Chevron faces shareholder rebuke on claims by Amazon rainforest Indians
Calpers, the country’s largest public pension fund with $170 billion in assets, announced Thursday it will support a resolution calling on Chevron to examine whether it complies with environmental regulations in Ecuador. The move comes as the oil giant faces a potential $27 billion dollar liability for environmental damage caused by Texaco, a company Chevron (NYSE:CVX) acquired in 2001. In court filings Texaco has admitted to dumping and spilling billions of gallons of toxic waste and oil in eastern Ecuador’s Amazon rainforest between 1964 and 1990.

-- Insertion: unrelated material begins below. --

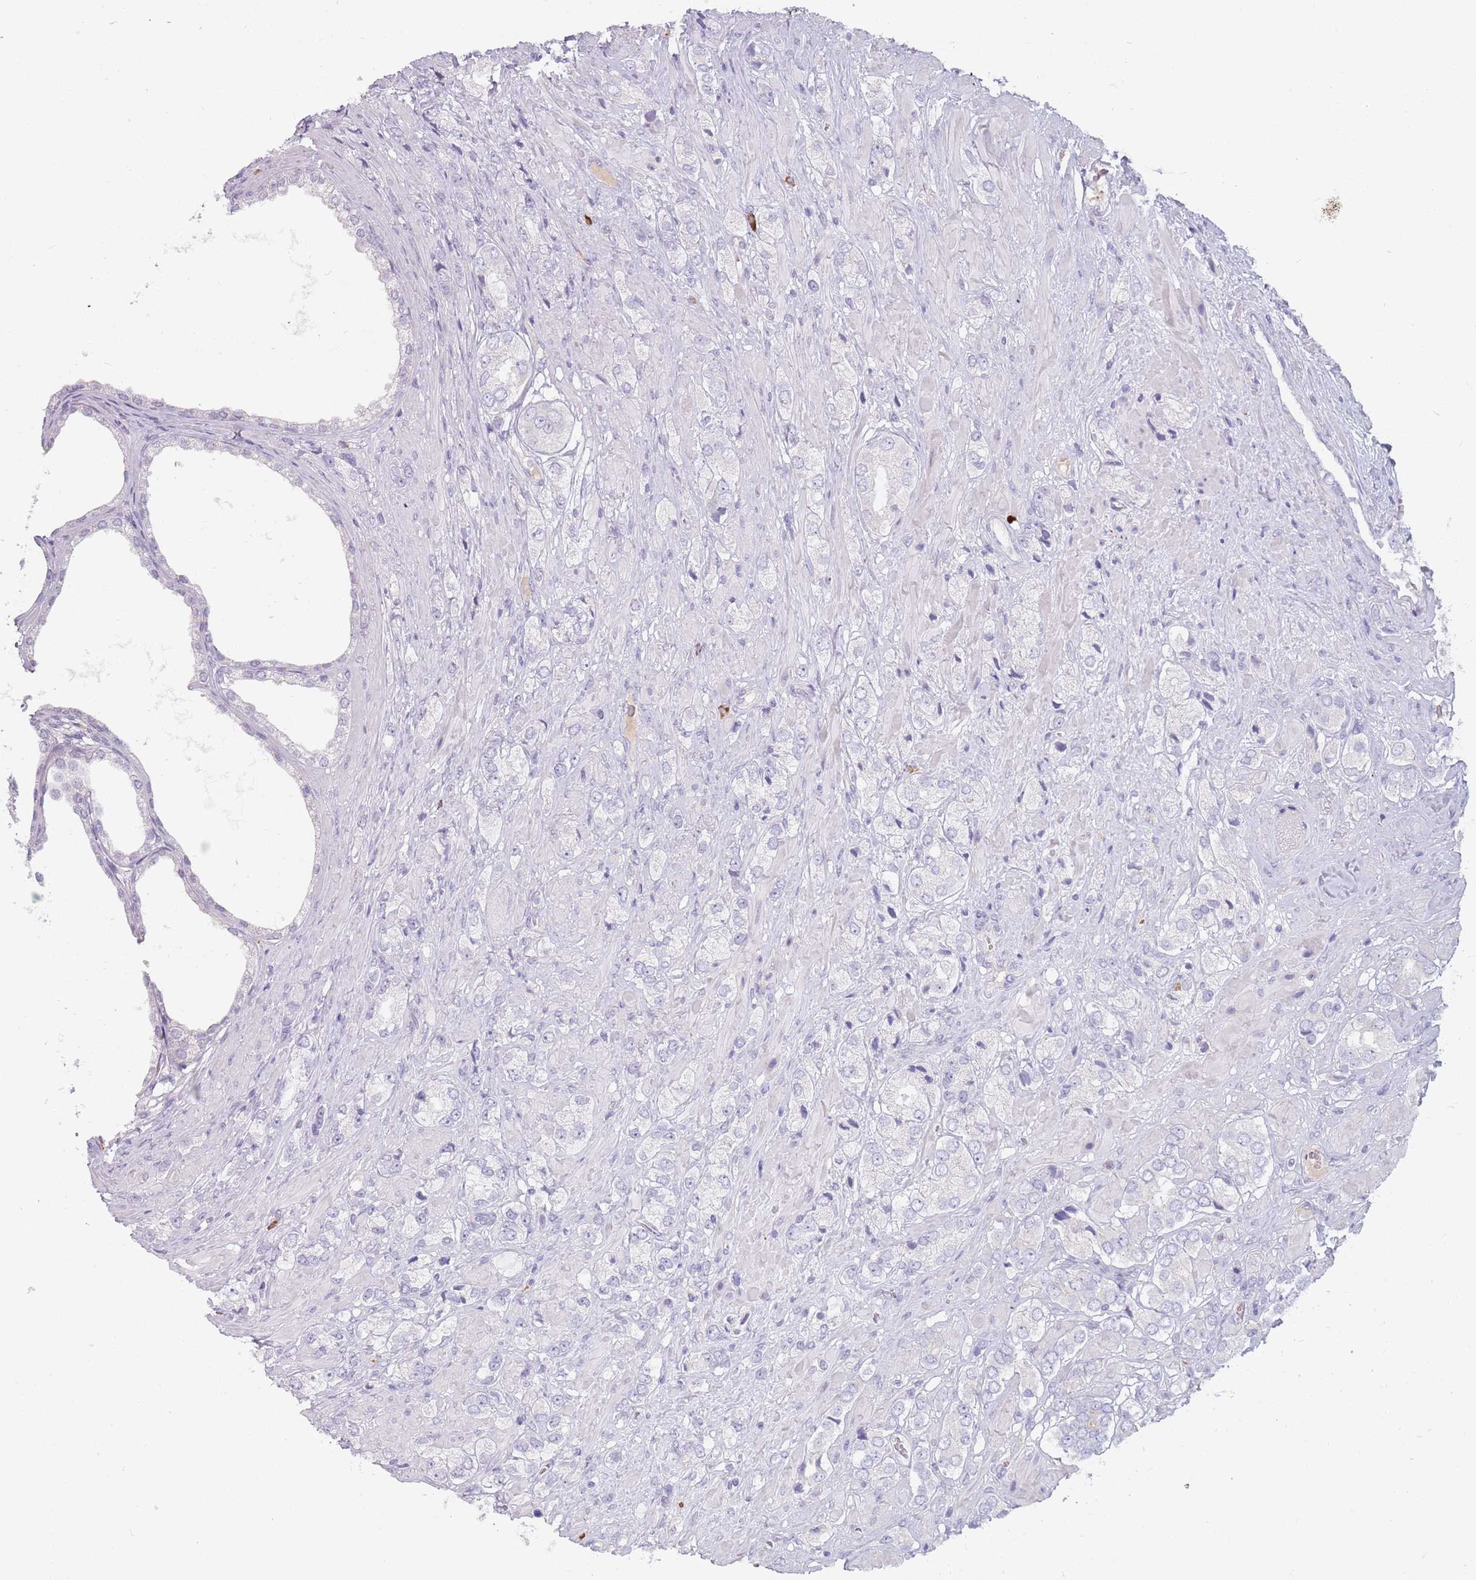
{"staining": {"intensity": "negative", "quantity": "none", "location": "none"}, "tissue": "prostate cancer", "cell_type": "Tumor cells", "image_type": "cancer", "snomed": [{"axis": "morphology", "description": "Adenocarcinoma, High grade"}, {"axis": "topography", "description": "Prostate and seminal vesicle, NOS"}], "caption": "Immunohistochemical staining of prostate cancer shows no significant positivity in tumor cells.", "gene": "DDX4", "patient": {"sex": "male", "age": 64}}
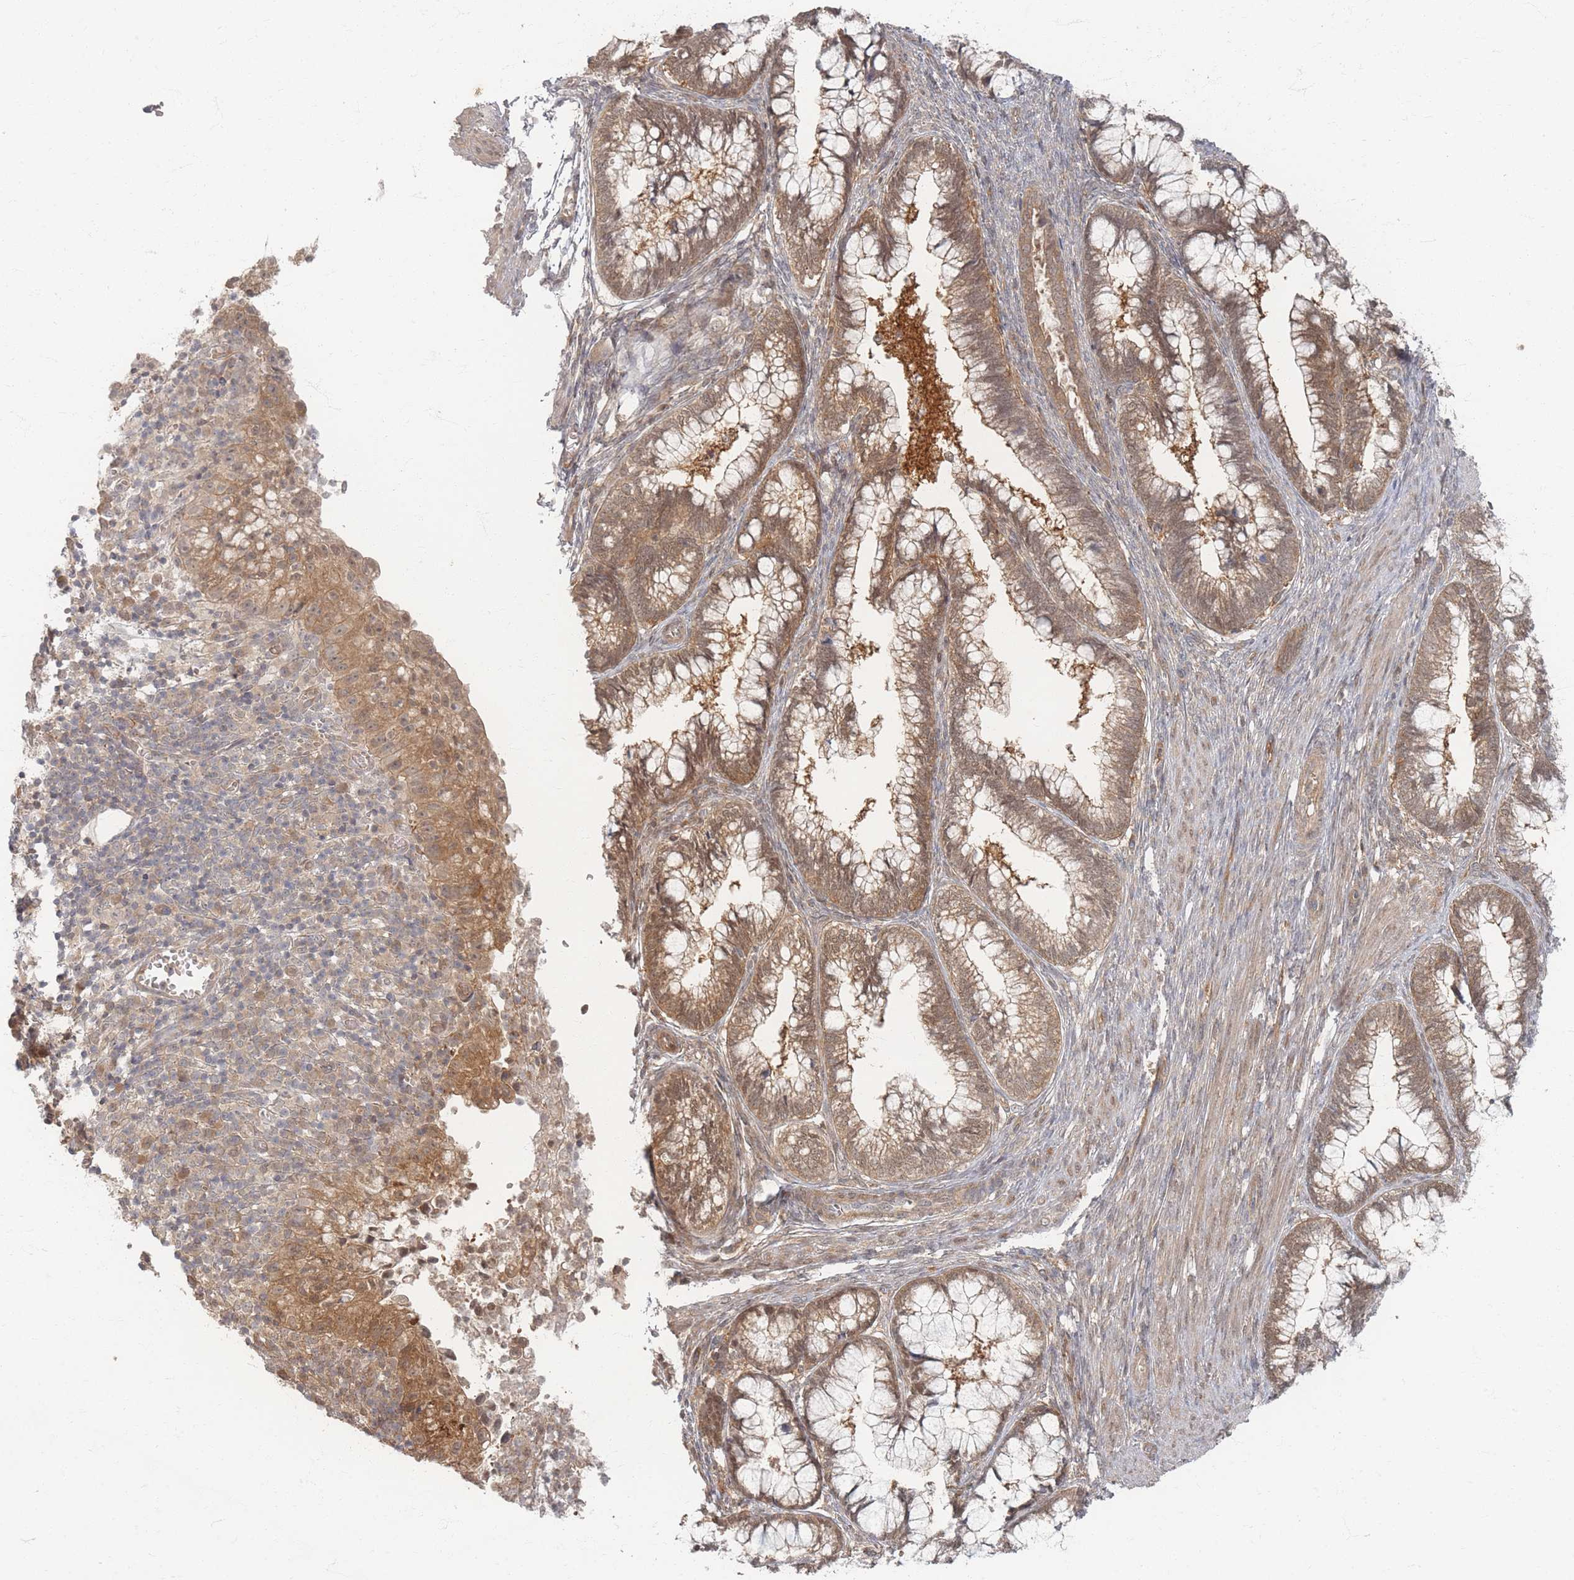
{"staining": {"intensity": "moderate", "quantity": ">75%", "location": "cytoplasmic/membranous"}, "tissue": "cervical cancer", "cell_type": "Tumor cells", "image_type": "cancer", "snomed": [{"axis": "morphology", "description": "Adenocarcinoma, NOS"}, {"axis": "topography", "description": "Cervix"}], "caption": "This is a micrograph of IHC staining of adenocarcinoma (cervical), which shows moderate expression in the cytoplasmic/membranous of tumor cells.", "gene": "PSMD9", "patient": {"sex": "female", "age": 44}}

Calpers (the California Public Employees’ Retirement System) joins two New York funds—the state’s Common Retirement Fund and the Employees Retirement System of New York City—and public pension funds of Connecticut, Pennsylvania, and Maryland in supporting the resolution. Together the funds control more than $1 billion of Chevron stock. Calpers owns about $600 million worth of shares in the oil major.
Chevron has carried on costly public relations and lobbying campaign in an effort to block the legal judgment. Last year it was revealed that Chevron hired former Senate majority leader Trent Lott, former Clinton White House Chief of Staff Mac McLarty, former Democratic senator John Breaux and John McCain fund-raiser Wayne Berman to lobby United States Trade Representative Susan Schwab, key Members of Congress, and Deputy Secretary of State John Negroponte to threaten suspending U.S. trade preferences with Ecuador over the law suit.